**Problem:** The entries below contain a line with "vfov_deg: 18.0" and a line with "f_number: 3.8". Quote exactly those two lines and all lines between them.

+ + +

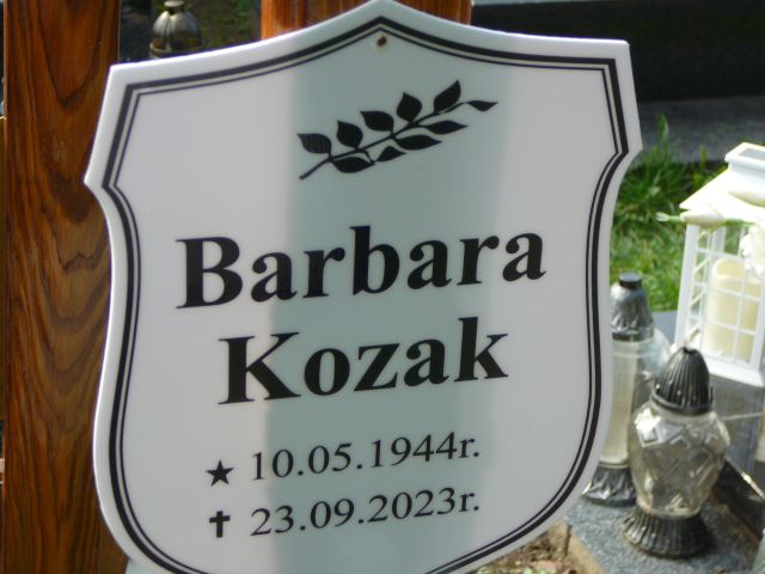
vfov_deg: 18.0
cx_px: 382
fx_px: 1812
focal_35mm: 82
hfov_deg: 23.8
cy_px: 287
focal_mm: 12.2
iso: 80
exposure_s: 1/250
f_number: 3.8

+ + +

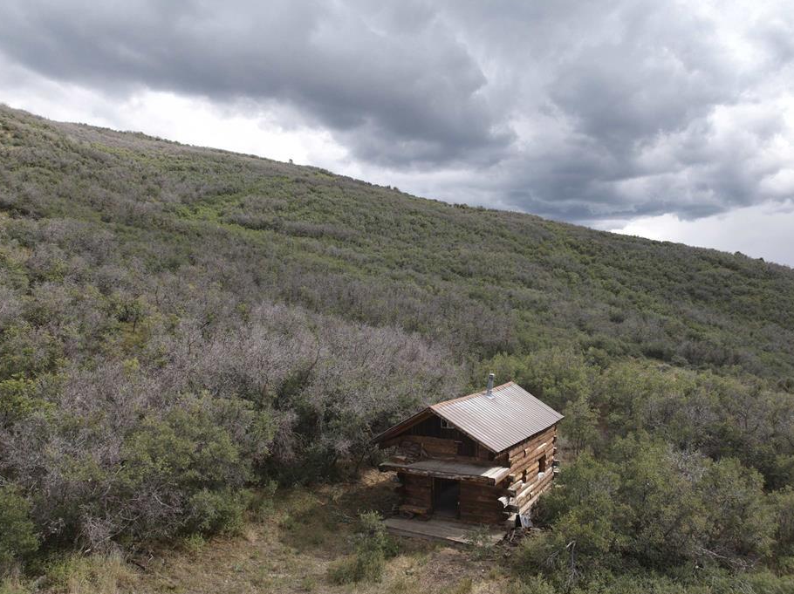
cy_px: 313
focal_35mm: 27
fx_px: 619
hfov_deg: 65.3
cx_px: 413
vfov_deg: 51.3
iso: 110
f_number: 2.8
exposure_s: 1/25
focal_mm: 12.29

+ + +

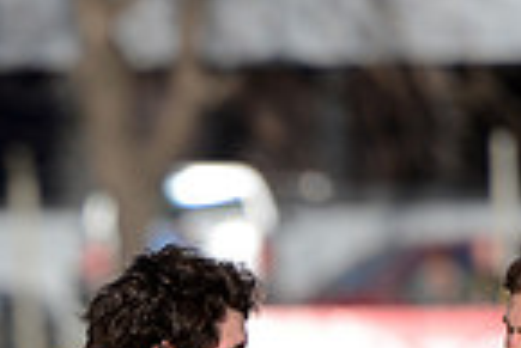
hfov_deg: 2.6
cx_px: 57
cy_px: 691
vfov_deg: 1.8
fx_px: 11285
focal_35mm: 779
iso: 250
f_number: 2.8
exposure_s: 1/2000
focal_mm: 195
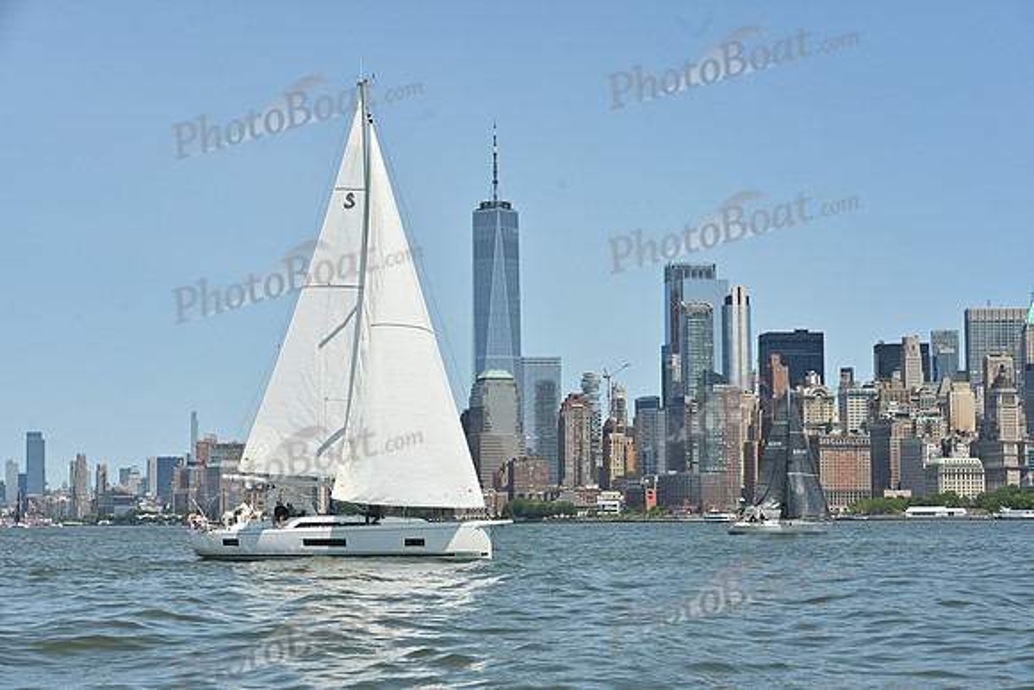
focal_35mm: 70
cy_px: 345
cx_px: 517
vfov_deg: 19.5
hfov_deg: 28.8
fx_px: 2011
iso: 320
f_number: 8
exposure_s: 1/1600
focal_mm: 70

+ + +

**Answer:**
vfov_deg: 18.0
cx_px: 382
fx_px: 1812
focal_35mm: 82
hfov_deg: 23.8
cy_px: 287
focal_mm: 12.2
iso: 80
exposure_s: 1/250
f_number: 3.8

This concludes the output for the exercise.